Report how many lines in the entries below contain the string "JSON". Give only the number.

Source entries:
******************************

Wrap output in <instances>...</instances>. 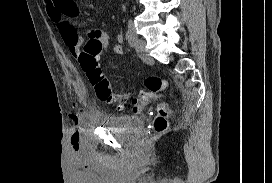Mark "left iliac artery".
<instances>
[{
  "mask_svg": "<svg viewBox=\"0 0 272 183\" xmlns=\"http://www.w3.org/2000/svg\"><path fill=\"white\" fill-rule=\"evenodd\" d=\"M127 38H128L129 45L133 47L137 39V32L133 24L128 25Z\"/></svg>",
  "mask_w": 272,
  "mask_h": 183,
  "instance_id": "left-iliac-artery-1",
  "label": "left iliac artery"
}]
</instances>
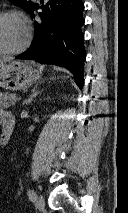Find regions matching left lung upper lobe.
<instances>
[{
    "mask_svg": "<svg viewBox=\"0 0 128 213\" xmlns=\"http://www.w3.org/2000/svg\"><path fill=\"white\" fill-rule=\"evenodd\" d=\"M14 4H16L17 6L22 7L24 10H26L27 12H29L32 7L34 6V4L32 2H28L25 0H11Z\"/></svg>",
    "mask_w": 128,
    "mask_h": 213,
    "instance_id": "5c2ea615",
    "label": "left lung upper lobe"
}]
</instances>
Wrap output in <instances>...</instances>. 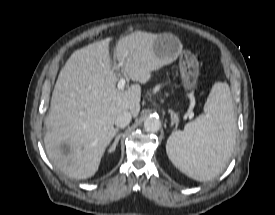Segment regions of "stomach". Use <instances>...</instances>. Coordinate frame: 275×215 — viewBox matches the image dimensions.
I'll return each instance as SVG.
<instances>
[{
  "instance_id": "1",
  "label": "stomach",
  "mask_w": 275,
  "mask_h": 215,
  "mask_svg": "<svg viewBox=\"0 0 275 215\" xmlns=\"http://www.w3.org/2000/svg\"><path fill=\"white\" fill-rule=\"evenodd\" d=\"M153 49L159 58L173 60L180 57L179 67L185 90L192 91L197 85L199 76V63L195 55L183 51L181 43L172 34H159L153 44Z\"/></svg>"
}]
</instances>
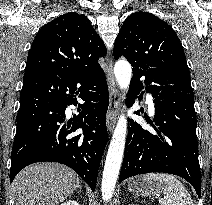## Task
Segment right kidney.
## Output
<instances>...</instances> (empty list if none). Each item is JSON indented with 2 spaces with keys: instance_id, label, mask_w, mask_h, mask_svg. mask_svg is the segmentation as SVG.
<instances>
[{
  "instance_id": "1",
  "label": "right kidney",
  "mask_w": 212,
  "mask_h": 205,
  "mask_svg": "<svg viewBox=\"0 0 212 205\" xmlns=\"http://www.w3.org/2000/svg\"><path fill=\"white\" fill-rule=\"evenodd\" d=\"M61 205H79L78 202L74 201V200H69L67 202H64L63 204Z\"/></svg>"
}]
</instances>
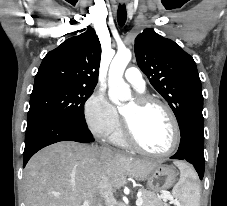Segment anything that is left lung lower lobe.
<instances>
[{"label":"left lung lower lobe","instance_id":"0a47b994","mask_svg":"<svg viewBox=\"0 0 227 206\" xmlns=\"http://www.w3.org/2000/svg\"><path fill=\"white\" fill-rule=\"evenodd\" d=\"M204 132L203 126L192 123L181 132L178 151L171 159L187 160L198 172L202 180L204 175Z\"/></svg>","mask_w":227,"mask_h":206}]
</instances>
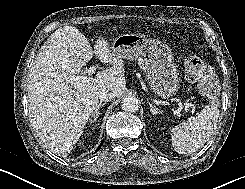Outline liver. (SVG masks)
Listing matches in <instances>:
<instances>
[{"mask_svg":"<svg viewBox=\"0 0 245 189\" xmlns=\"http://www.w3.org/2000/svg\"><path fill=\"white\" fill-rule=\"evenodd\" d=\"M96 56L112 67L88 76L82 67ZM82 77L75 81L74 76ZM126 88L124 63L104 38L94 50L73 26L57 29L37 54L27 84L30 122L45 146L66 157L97 108L99 93L109 89L120 97Z\"/></svg>","mask_w":245,"mask_h":189,"instance_id":"liver-1","label":"liver"}]
</instances>
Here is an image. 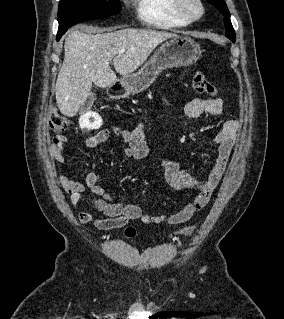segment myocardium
Instances as JSON below:
<instances>
[{"label": "myocardium", "instance_id": "obj_1", "mask_svg": "<svg viewBox=\"0 0 284 319\" xmlns=\"http://www.w3.org/2000/svg\"><path fill=\"white\" fill-rule=\"evenodd\" d=\"M176 9L178 13L190 22H195L200 20L205 14V5L202 0H175ZM194 3L198 6L199 12L197 14L191 13L189 10V5Z\"/></svg>", "mask_w": 284, "mask_h": 319}]
</instances>
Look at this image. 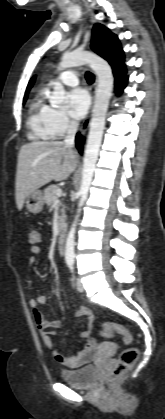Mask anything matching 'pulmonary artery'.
I'll use <instances>...</instances> for the list:
<instances>
[{
    "label": "pulmonary artery",
    "instance_id": "pulmonary-artery-1",
    "mask_svg": "<svg viewBox=\"0 0 165 419\" xmlns=\"http://www.w3.org/2000/svg\"><path fill=\"white\" fill-rule=\"evenodd\" d=\"M61 83L67 86H76L79 83V75L74 71H65L58 76Z\"/></svg>",
    "mask_w": 165,
    "mask_h": 419
}]
</instances>
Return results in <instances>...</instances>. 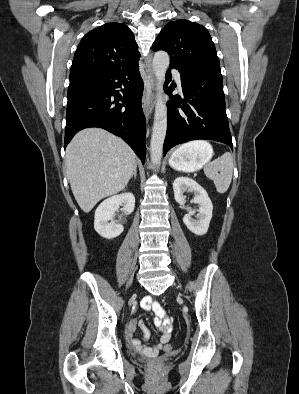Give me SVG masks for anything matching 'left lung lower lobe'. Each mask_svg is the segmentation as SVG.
Wrapping results in <instances>:
<instances>
[{
    "mask_svg": "<svg viewBox=\"0 0 299 394\" xmlns=\"http://www.w3.org/2000/svg\"><path fill=\"white\" fill-rule=\"evenodd\" d=\"M171 68V67H170ZM181 74L183 98L172 95L168 87L172 76L166 73L167 133L163 155L177 144L196 139L215 140L233 148L225 108L222 75L210 71H190Z\"/></svg>",
    "mask_w": 299,
    "mask_h": 394,
    "instance_id": "left-lung-lower-lobe-1",
    "label": "left lung lower lobe"
}]
</instances>
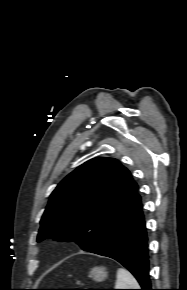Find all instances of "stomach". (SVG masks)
I'll return each mask as SVG.
<instances>
[{
    "label": "stomach",
    "instance_id": "stomach-1",
    "mask_svg": "<svg viewBox=\"0 0 187 290\" xmlns=\"http://www.w3.org/2000/svg\"><path fill=\"white\" fill-rule=\"evenodd\" d=\"M108 276L105 267H93L89 273V277L97 282L104 281Z\"/></svg>",
    "mask_w": 187,
    "mask_h": 290
}]
</instances>
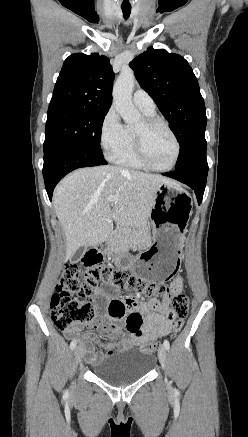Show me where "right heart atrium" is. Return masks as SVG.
<instances>
[{
  "label": "right heart atrium",
  "instance_id": "1",
  "mask_svg": "<svg viewBox=\"0 0 248 437\" xmlns=\"http://www.w3.org/2000/svg\"><path fill=\"white\" fill-rule=\"evenodd\" d=\"M100 145L109 159H115L127 142V130L112 107L105 114L100 125Z\"/></svg>",
  "mask_w": 248,
  "mask_h": 437
}]
</instances>
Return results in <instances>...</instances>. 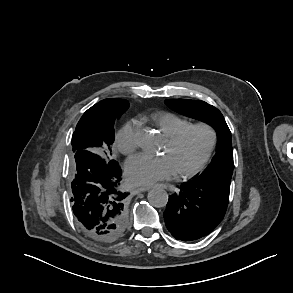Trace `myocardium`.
Returning <instances> with one entry per match:
<instances>
[{
	"label": "myocardium",
	"mask_w": 293,
	"mask_h": 293,
	"mask_svg": "<svg viewBox=\"0 0 293 293\" xmlns=\"http://www.w3.org/2000/svg\"><path fill=\"white\" fill-rule=\"evenodd\" d=\"M193 129L205 130L208 134V143L200 159L191 168L184 171L176 172V175L180 178H188L198 173L209 160L217 143V133L215 129L213 128V126L205 122H197L187 125L174 135L168 137L167 142L170 145H176L187 135V133H189Z\"/></svg>",
	"instance_id": "obj_1"
}]
</instances>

******************************

ANSWER TO THIS PROBLEM: 2